In the Rough – Golf Course Defeats Claim of Golfer Who Tripped Over a “Clump” of Mowed Grass (NY)

by

German v. City of New York (New York)
(unreported trial court disposition)

A veteran golfer tripped and fell on a “clump” of wet grass on a golf course, suffering a significant leg injury.  He filed a negligence lawsuit against the golf course, claiming that it failed to properly maintained the course, failed to properly cut and remove or disburse cut grass at the location of the fall, failed to keep the course free from hazardous conditions, and failed to property train, supervise and coordinate its employees.  The golf course filed a motion for summary judgment based on the doctrine of primary assumption of risk.  The trial court (the Supreme Court of New York) granted the course’s motion.

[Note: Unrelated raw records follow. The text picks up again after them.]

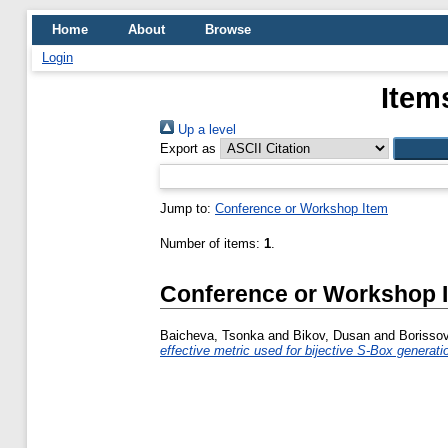
Home
About
Browse
Login
Item
Up a level
Export as
Jump to:
Conference or Workshop Item
Number of items:
1
.
Conference or Workshop 
Baicheva, Tsonka
and
Bikov, Dusan
and
Borissov
effective metric used for bijective S-Box generati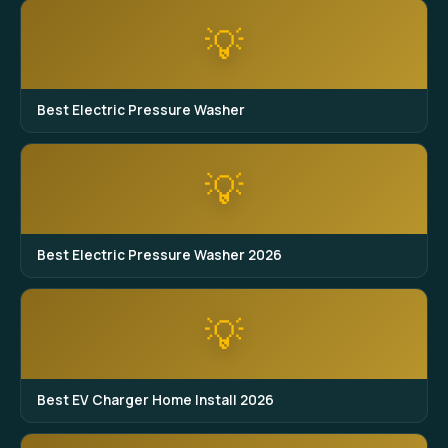
💡
Best Electric Pressure Washer
💡
Best Electric Pressure Washer 2026
💡
Best EV Charger Home Install 2026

On the day of the incident, the grass was very wet and golf carts were banned from the fairway.  Plaintiff completed the first 12 holes of the course, and by the time the plaintiff reached the 13th hole, the grass was in the process of being cut.  Plaintiff stepped out of the cart and began walking down the hill towards his ball when he tripped and fell on the clump of wet grass that purportedly was left on the fairway after the grass had been cut.

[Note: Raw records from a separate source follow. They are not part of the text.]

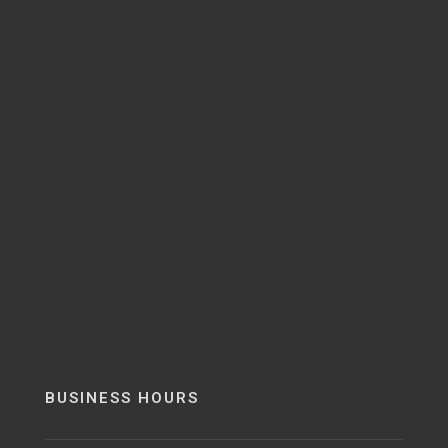
BUSINESS HOURS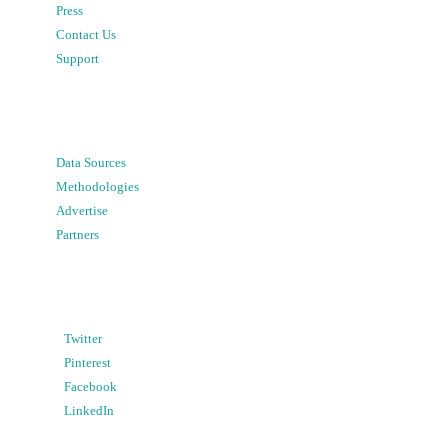
Press
Contact Us
Support
Data Sources
Methodologies
Advertise
Partners
Twitter
Pinterest
Facebook
LinkedIn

Plaintiff argued that “the accident was caused by a condition that was not inherent in the sports of golf, i.e., a slippery clump of matter grass created by the defendant’s decision to cut the grass while it was still wet, and that plaintiff was unaware of the condition prior to falling.”  Plaintiff further argued that “a clump of wet grass [was] not a normal condition that a golfer would expect to encounter while playing golf.”  The trial court disagreed.

Plaintiff was obviously aware that the grass was wet (he “admitted that the course was ‘saturated’, and ‘like a sponge'”), and he admitted that prior to teeing off on the 13th hole he “had to wait until they were done mowing the fairway in order to continue playing.”  Under those circumstances, and “given his level of experience” (plaintiff had played on the same course on “numerous occasions prior to the day of his accident”), plaintiff was “deemed to have accepted personal responsibility for any increased risk of injury posed by the condition of the course.”  Additionally, the court concluded there was insufficient evidence to establish that any clumps of grass laid down by the mower “presented such an unusual or unique condition to golfers, especially one who had witnessed the mowing, to constitute either a trap or hidden danger for which the defendant may be held liable.”